= Đorđe Kačunković =

Serbian footballer and coach

Đorđe Kačunković (Ђорђе Качунковић; 7 April 1928 - 24 March 1994) was a Serbian footballer and later coach, nicknamed Bata Đole. He was born in Paraćin, Kingdom of Serbs, Croats and Slovenes, and has lived and worked in many cities across Yugoslavia, latter to settle in Pančevo, where he retired and is buried today.

==Biography==
His playing career was short due to knee injury, and was shattered by WW2 and conscription to the army service. He started playing as a 17-year-old at FK Jedinstvo Paraćin, while serving the army he played for FK Fabrin in Užice, after that he played for smaller teams, until joining FK Radnički Beograd in the Yugoslav First League, where he played as left back and held number 3 on he's back. Afterwards, he signed for NK Proleter Osijek where he met he's future wife Sonja Jovanović, with whom he married in 1956 and stopped he's playing career.
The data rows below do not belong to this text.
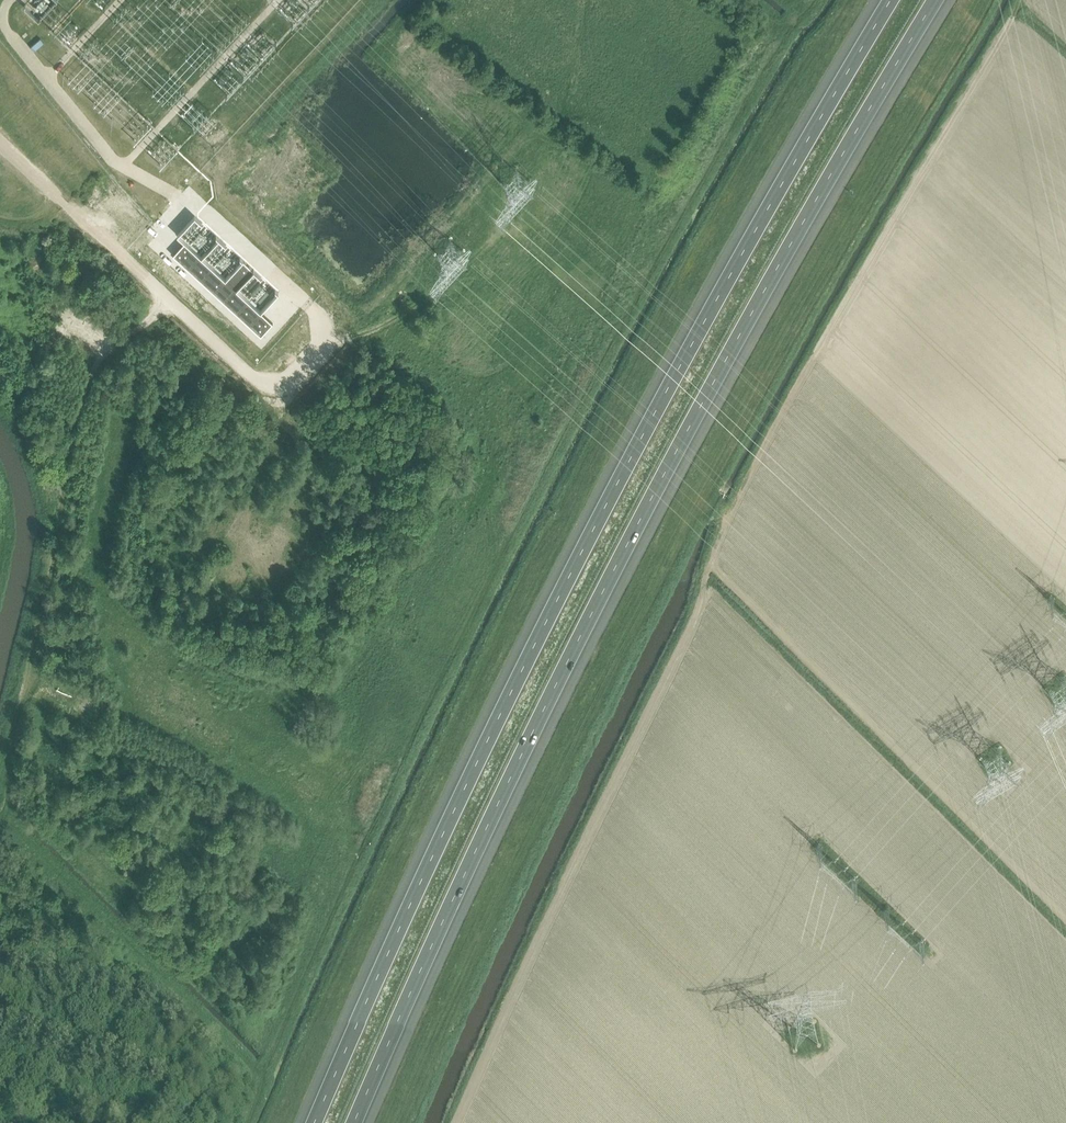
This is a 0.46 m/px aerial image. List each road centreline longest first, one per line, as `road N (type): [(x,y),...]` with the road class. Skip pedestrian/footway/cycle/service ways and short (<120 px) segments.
road 1 (motorway): [(359,1122),(587,633),(940,0)]
road 2 (motorway): [(891,0),(776,188),(565,582),(311,1122)]
road 3 (unclassified): [(310,305),(323,328),(313,369),(271,387),(250,377),(0,143)]
road 4 (track): [(167,295),(90,376),(69,442),(55,544),(18,701)]

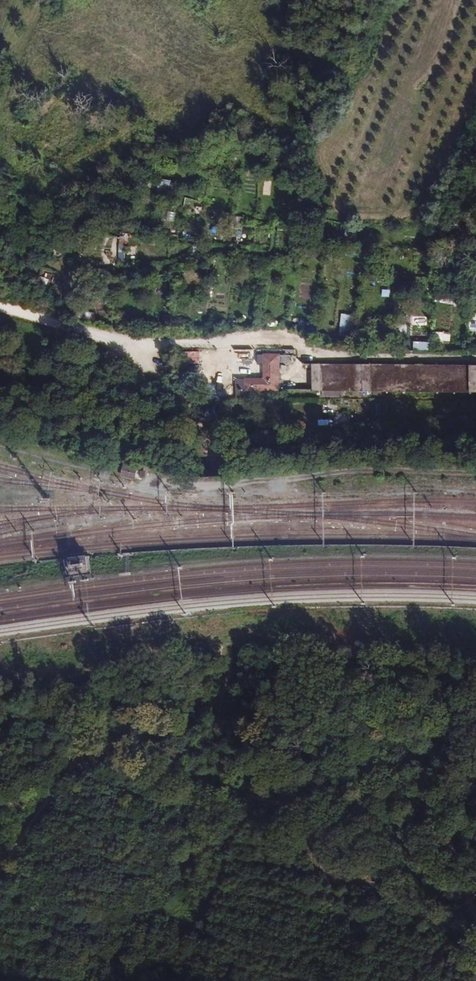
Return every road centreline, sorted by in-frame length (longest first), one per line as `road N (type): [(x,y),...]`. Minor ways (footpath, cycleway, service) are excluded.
road 1 (track): [(117,339),(283,335),(317,353),(475,360)]
road 2 (track): [(475,907),(452,846),(454,790),(436,764),(392,767),(327,800),(285,805),(251,795)]
road 3 (track): [(251,795),(162,751),(82,758),(0,874)]
road 4 (track): [(0,308),(117,339)]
During he's coaching career he has been described as a Big coach of small teams, notable for discovering young talents, that would later go playing in the first league of Yugoslavia and become members of the national team. Teams he has coached are as it follows: FK Pelister, FK Borec, FK FAP, FK Jedinstvo Paraćin, FK Sloboda Užice, FK Jedinstvo Priština, FK Pobeda, FK Voždovac, FK Kumanovo, FK Radnički Niš, FK Srem, FK Jedinstvo Brčko and FK Dinamo Pančevo. He was also the national coach of the amateur football team of Yugoslavia (Olympic team) where he enjoyed success.